We continue to monitor our energy usage and as I stated previously, anyone--individual, company, corporation, government regardless of how small or large you are, you will reach a point of practical maximized efficiency. Realize early on that as a business your energy demand will contract and expand, as does business. Then, you can't keep dumping dollars into newer or better energy improvements because it's not likely to remain sustainable since everything you buy has a practical life cycle. This doesn't negate the need to create your own power plants because this is when you begin to think how to create your own energy to offset the inevitable rise in future energy (not gasoline for vehicles) prices and increased regulation from State and Federal government. You also need to have in place effective company policies that will prevent future actions that can vaporize your past energy efficiency accomplishments. Any new construction or acquisitions of gear need to meet higher standards. Otherwise your efficiency will head south and your bills north leaving everyone wondering why investment of resources were made into energy efficiency to begin with.

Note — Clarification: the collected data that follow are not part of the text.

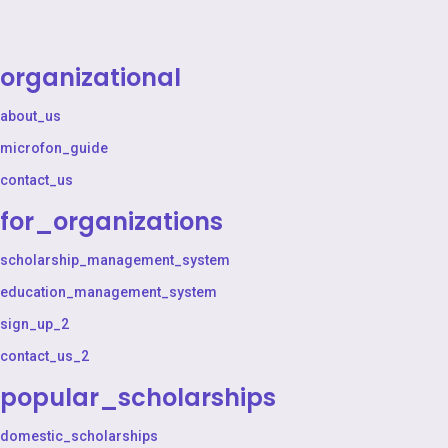
organizational
about_us
microfon_guide
contact_us
for_organizations
scholarship_management_system
education_management_system
sign_up_2
contact_us_2
popular_scholarships
domestic_scholarships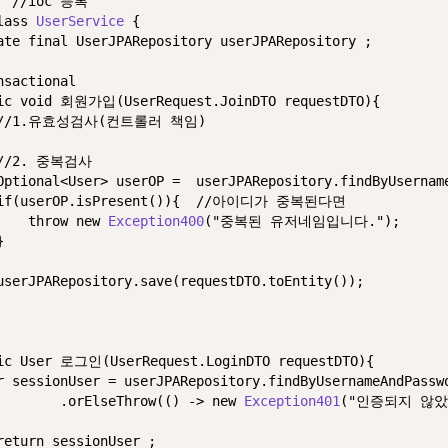
//ioc 등록
lass
UserService
 {

ate
final
 UserJPARepository userJPARepository ;

nsactional
ic
void
 회원가입(UserRequest.JoinDTO requestDTO){

//1.유효성검사(컨트롤러 책임)
//2. 중복검사
Optional<User> userOP =  userJPARepository.findByUsername
if
(userOP.isPresent()){  
//아이디가 중복된다면
throw
new
Exception400
(
"중복된 유저네임입니다."
);



userJPARepository.save(requestDTO.toEntity());

ic
 User 로그인(UserRequest.LoginDTO requestDTO){

r
sessionUser
=
 userJPARepository.findByUsernameAndPassw
        .orElseThrow(() -> 
new
Exception401
(
"인증되지 않았
return
 sessionUser ;
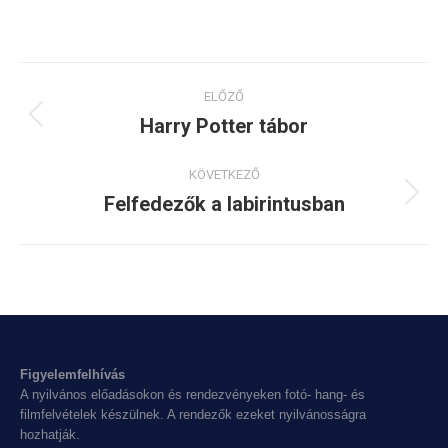
Project
ELŐZŐ
navigation
Harry Potter tábor
Previous
project:
KÖVETKEZŐ
Felfedezők a labirintusban
Next
project:
Figyelemfelhívás
A nyilvános előadásokon és rendezvényeken fotó- hang- és
filmfelvételek készülnek. A rendezők ezeket nyilvánosságra
hozhatják.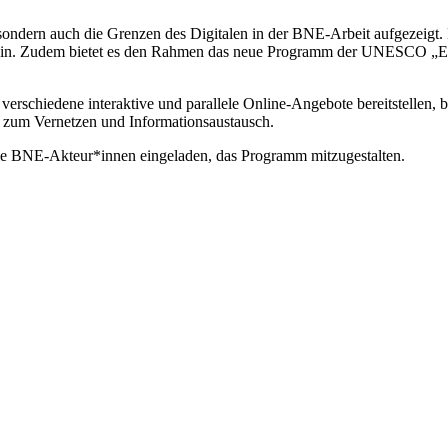
sondern auch die Grenzen des Digitalen in der BNE-Arbeit aufgezeigt.
in. Zudem bietet es den Rahmen das neue Programm der UNESCO „Edu
erschiedene interaktive und parallele Online-Angebote bereitstellen, 
n zum Vernetzen und Informationsaustausch.
e BNE-Akteur*innen eingeladen, das Programm mitzugestalten.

Management will always require an allocation of resources and a good plan (roadmap) both near and longer term. Without proper policies in place, spending money on energy efficiency can become a money pit especially when IT or other company ventures go against the idea of reducing energy consumption in favor of expansion or growth.
Environmental regulations will change faster than unifying the national electrical grid. This spells trouble for businesses creating CO2 and other identified pollutants. While the White House and Capitol Hill continue to burn coal in D.C. (past 99 years) to power their needs you can bet that the challenges won't be easy for them either if they continue to exempt themselves from their own new policies. Now my hat goes off to AT&T for investing in the new generation of "long lines" that I think does help green the planet. The next time you drive by one of their towers (I do everyday) look up and give it some thought. I'm not trying to go over the top here but you need to also know that copper isn't sustainable under the new US policies unless the purveyors of copper get exemptions too.No longer to be ignored is the radical shift in the US policy towards CO2 and five other industrial pollutants.